L'ultranationaliste serbe Vojislav Seselj a été acquitté jeudi par le TPIY de toutes les accusations qui pesaient contre lui pour son rôle dans les guerres qui déchirèrent l'ex-Yougoslavie dans les années 90, une décision surprise dénoncée par la Croatie.
Pour le Tribunal pénal international pour l'ex-Yougoslavie, "l'accusation n'a pas présenté de preuves suffisantes pour établir que les crimes ont été commis", a expliqué le juge Jean-claude Antonetti, lors du prononcé du jugement à La Haye.
"Avec cet acquittement sur l'ensemble des neuf chefs d'accusation, le mandat d'arrêt n'a plus d'objet: Vojislav Seselj est donc un homme libre à la suite de ce verdict", a-t-il ajouté.
Vojislav Seselj, ancien député serbe connu pour sa violence verbale, était accusé de crimes contre l'humanité et crimes de guerre pour avoir, selon le procureur du TPIY, "propagé une politique visant à réunir tous +les territoires serbes+ dans un Etat serbe homogène, qu'il appelait la +Grande Serbie+".
Selon l'accusation, Seselj était donc responsable de multiples meurtres, persécutions, transferts forcés, et tortures notamment, commis en Bosnie, Croatie et Serbie.

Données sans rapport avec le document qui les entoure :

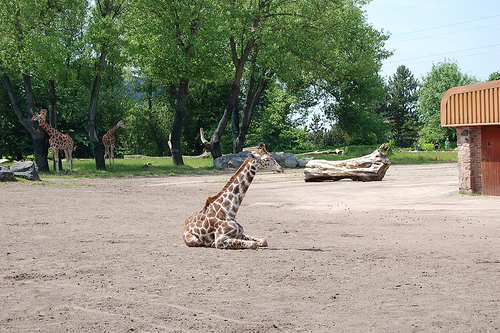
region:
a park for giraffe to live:
[7, 4, 492, 306]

Mais pour les juges du TPIY, bien que des crimes aient été commis, Vojislav Seselj n'était pas "le chef hiérarchique" des milices de son parti placées sous le contrôle de l'armée régulière, et ne peut donc pas être "pénalement responsable" de leurs actes.
Le dossier de l'accusation est basé sur des "confusions, des imprécisions et des ambigüités", ont ajouté les juges, accusant le bureau du procureur d'avoir eu une approche "maximaliste et fourre-tout".
Acquittement "honteux"
"De nombreuses victimes et communautés seront déçues par ce jugement", a regretté pour sa part le procureur du tribunal, le Belge Serge Brammertz.

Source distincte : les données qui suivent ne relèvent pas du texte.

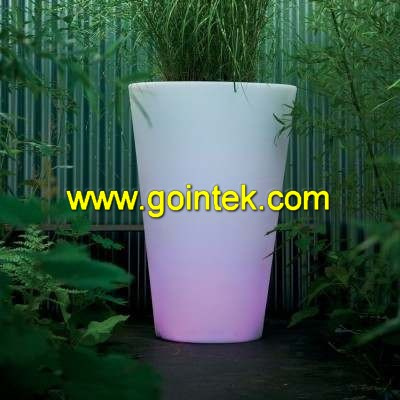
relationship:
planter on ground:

"Nous allons examiner le raisonnement des juges et déterminer s'il y a lieu d'interjeter appel", a-t-il affirmé à des journalistes, ajoutant : "ce n'est pas la première fois que nous recevons un jugement surprise".

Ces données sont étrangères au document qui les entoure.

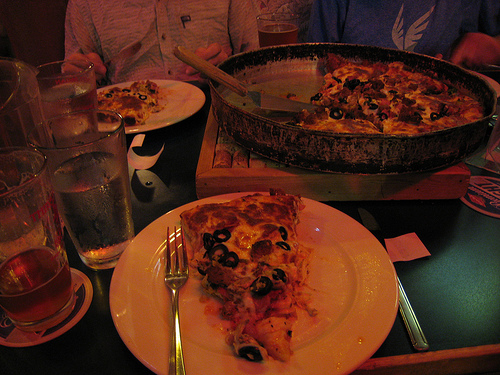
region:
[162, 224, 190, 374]
a fork on a plate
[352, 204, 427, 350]
a knife on a table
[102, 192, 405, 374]
a plate on a table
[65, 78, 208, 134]
a plate on a table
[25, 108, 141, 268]
a glass on a table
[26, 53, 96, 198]
a glass on a table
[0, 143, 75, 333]
a glass on a table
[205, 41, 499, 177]
a metal pan full of pizza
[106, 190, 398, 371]
a plate of pizza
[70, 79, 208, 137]
a plate of pizza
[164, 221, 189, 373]
a silver dinner fork on a white plate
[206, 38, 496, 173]
a large deep dish pizza pan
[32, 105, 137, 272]
a glass half full of refreshing water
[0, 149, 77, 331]
a nearly empty glass of ice cold beer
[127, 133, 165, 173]
a curled up receipt on the table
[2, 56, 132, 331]
a pitcher and three drinking glasses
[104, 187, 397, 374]
a white plate holding one piece of pizza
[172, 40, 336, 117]
a pizza server with a wooden handle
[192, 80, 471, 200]
a large wooden trivet holding a pizza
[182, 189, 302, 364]
a piece of deep dish pizza with black olives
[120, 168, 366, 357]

Vojislav Seselj, excusé à l'audience pour "des raisons de santé", a salué le comportement "honorable" des juges : "après tant de procès dans lesquels des Serbes innocents ont été condamnés à des peines draconiennes, il y a eu maintenant deux juges honorables et justes (...) qui ont montré que le professionnalisme et l'honneur sont au-dessus de toute pression politique".
La Croatie, elle, a dénoncé un verdict "honteux" : Seselj est l'homme "qui est l'auteur du mal et qui n'a montré aucun remords, ni à l'époque, ni aujourd'hui", a affirmé le Premier ministre Tihomir Oreskovic.
Ce jugement intervient une semaine après la condamnation de l'ancien chef politique des Serbes de Bosnie, Radovan Karadzic, à 40 ans de prison pour génocide et neuf autres accusations de crimes contre l'humanité et crimes de guerre.
"Ferveur politique"
Vojislav Seselj était "animé de la ferveur politique de créer la Grande Serbie", ont convenu les juges, qui ont toutefois estimé que cela "ne procédait pas d'un dessein criminel". "La propagande d'une idéologie +nationaliste+ n'est pas en soi criminelle", ont-ils affirmé.
"Il existe une possibilité raisonnable que l'envoi de volontaires visait la protection des Serbes" et était motivé par "le soutien à l'effort de guerre", ont-ils ajouté, dans une décision prise à la majorité.
Faute de preuves, ils n'ont pas pu écarter la possibilité que les discours de Vojislav Seselj "étaient destinés à renforcer le moral des troupes de son camp plutôt qu'à les appeler à ne pas faire de quartier".
C'est la première fois que les juges du TPIY rendent un jugement de première instance en absence de l'accusé après avoir accepté ses "raisons de santé".
Seselj, 61 ans, s'était rendu volontairement au TPIY en 2003. Son procès s'était ouvert en 2007 et terminé en 2012.
Pendant son procès, il a été condamné à trois reprises - à deux ans, 18 mois et 15 mois de prison - après avoir divulgué des informations confidentielles concernant des témoins protégés qui avaient déposé.
Opéré d'un cancer du côlon à plusieurs reprises, il avait été libéré de manière provisoire en 2014.
Fin mars, Seselj, qui conduit la liste de son parti pour les législatives anticipées du 24 avril, avait défié l'Occident lors d'une manifestation en incendiant les drapeaux de l'Otan, de l'Union européenne, des États-Unis et du Kosovo.